Superata ormai la dicotomia tra offline e online nel nome dell’omnicanalità, la sfida per i retailer nella complessità della transizione verso la pienezza dell’era digitale è quella di capire quale cliente servire e come rispondere alle sue domande, ai suoi bisogni. Si tratta di riempire di nuovi significati il fare retail (e quindi il punto vendita), utilizzando nel modo più pieno e appropriato le innovazioni tecnologiche a disposizione per una customer experience coerente con ciò che il retailer vuole essere. E il negozio è al centro di ogni strategia.
È il punto di arrivo dell’ultima edizione dell’Osservatorio Innovazone digitale nel retail della School of Management del Politecnico di Milano che non a caso si è focalizzata sulle innovazioni nello store, analizzando l’attività in questo campo dei top 300 retailer italiani e mappando quello che fanno i maggiori operatori internazionali.
Ne esce un quadro che, nonostante la spesa in digitale sia cresciuta nel 2018 passando dal 20 al 21% degli investimenti complessivi, è ancora troppo bassa – l’1% del fatturato – perché risente inevitabilmente della frammentazione del tessuto distributivo italiano, che condiziona l’adozione del digitale e lo sviluppo dell’omnicanalità.
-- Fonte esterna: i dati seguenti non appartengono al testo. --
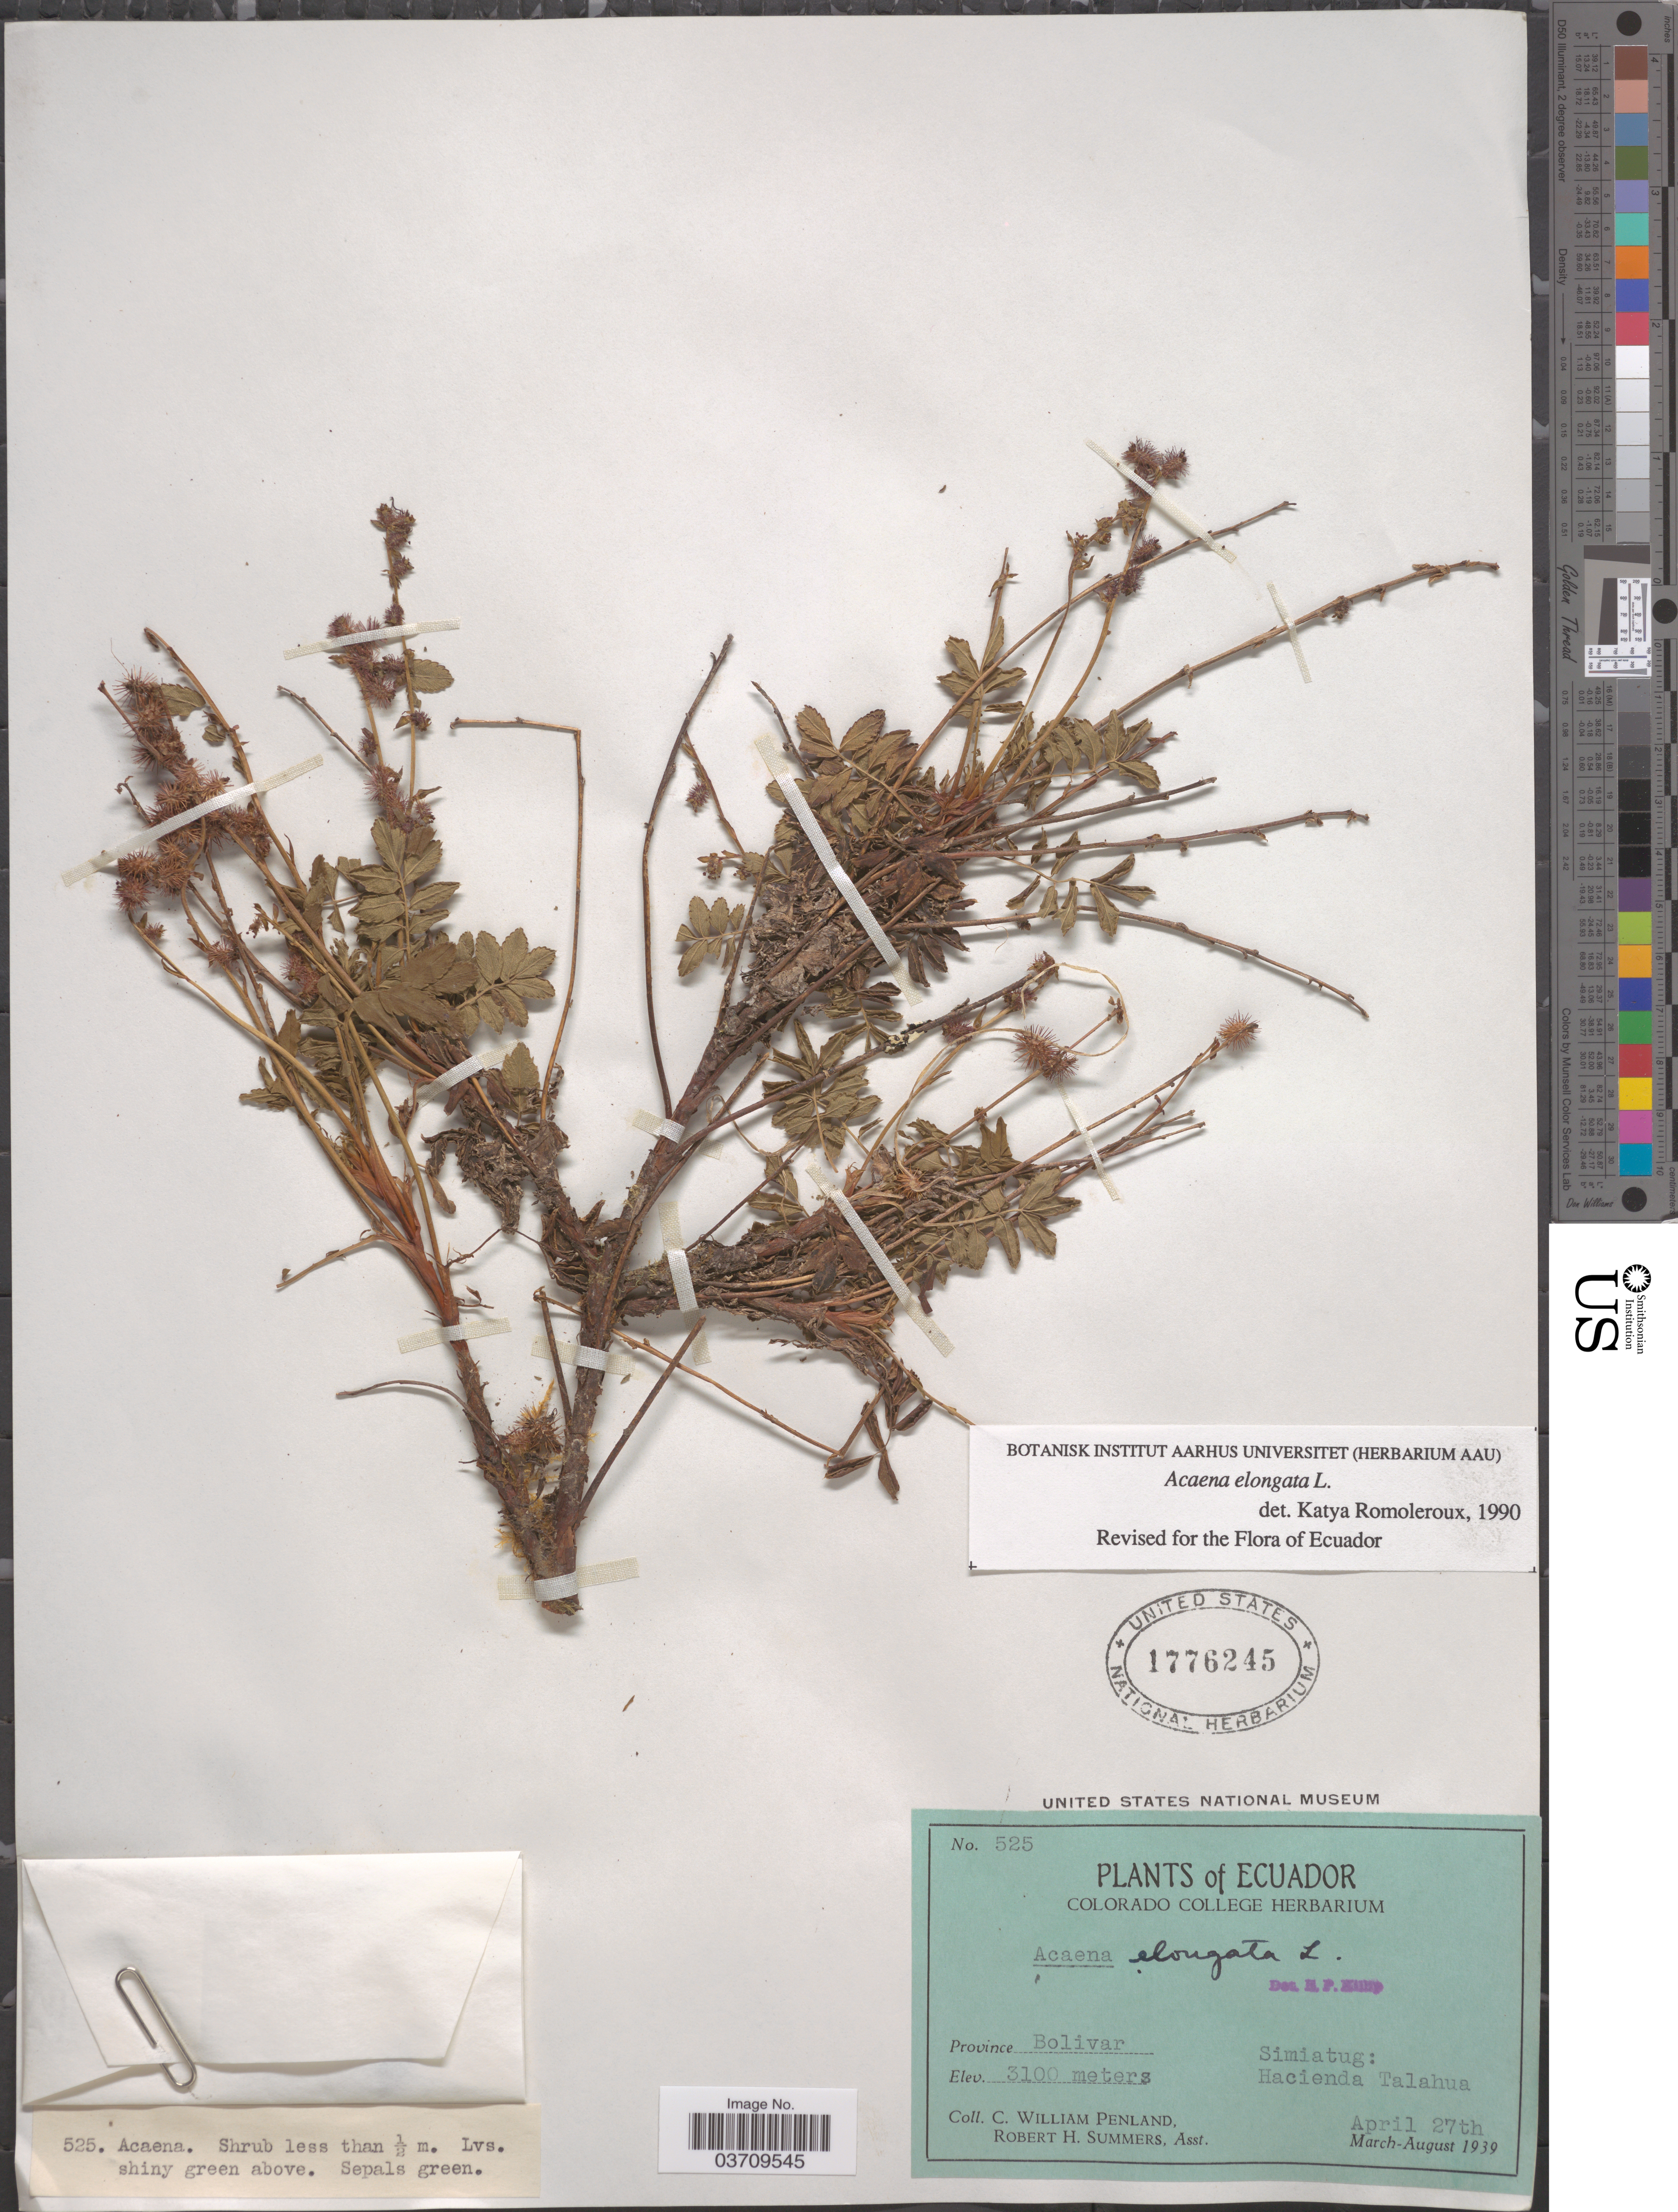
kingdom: Plantae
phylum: Tracheophyta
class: Magnoliopsida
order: Rosales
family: Rosaceae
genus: Acaena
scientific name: Acaena elongata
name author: L.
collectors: C. W. Penland & R. Summers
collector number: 525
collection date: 1939-04-27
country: Ecuador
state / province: Bolívar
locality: Simiatug: Hacienda Talahua.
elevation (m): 3100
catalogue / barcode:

«Da un lato – spiega Valentina Pontiggia, direttore dell’Osservatorio Innovazione digitale nel retail – risulta più difficile avere le adeguate competenze e capacità di investimento per accompagnare questa trasformazione, dall’altro è necessario attivare un processo di adeguamento di soluzioni, nate principalmente per rispondere alle esigenze di grandi retailer. Per finire, l’elevata capillarità può favorire l’emergere di freni al cambiamento, per timore di cannibalizzazione».
Nondimeno, il 100% dei top retailer ha adottato almeno una innovazione nel front-end e il 91% almeno una innovazione nel back-end.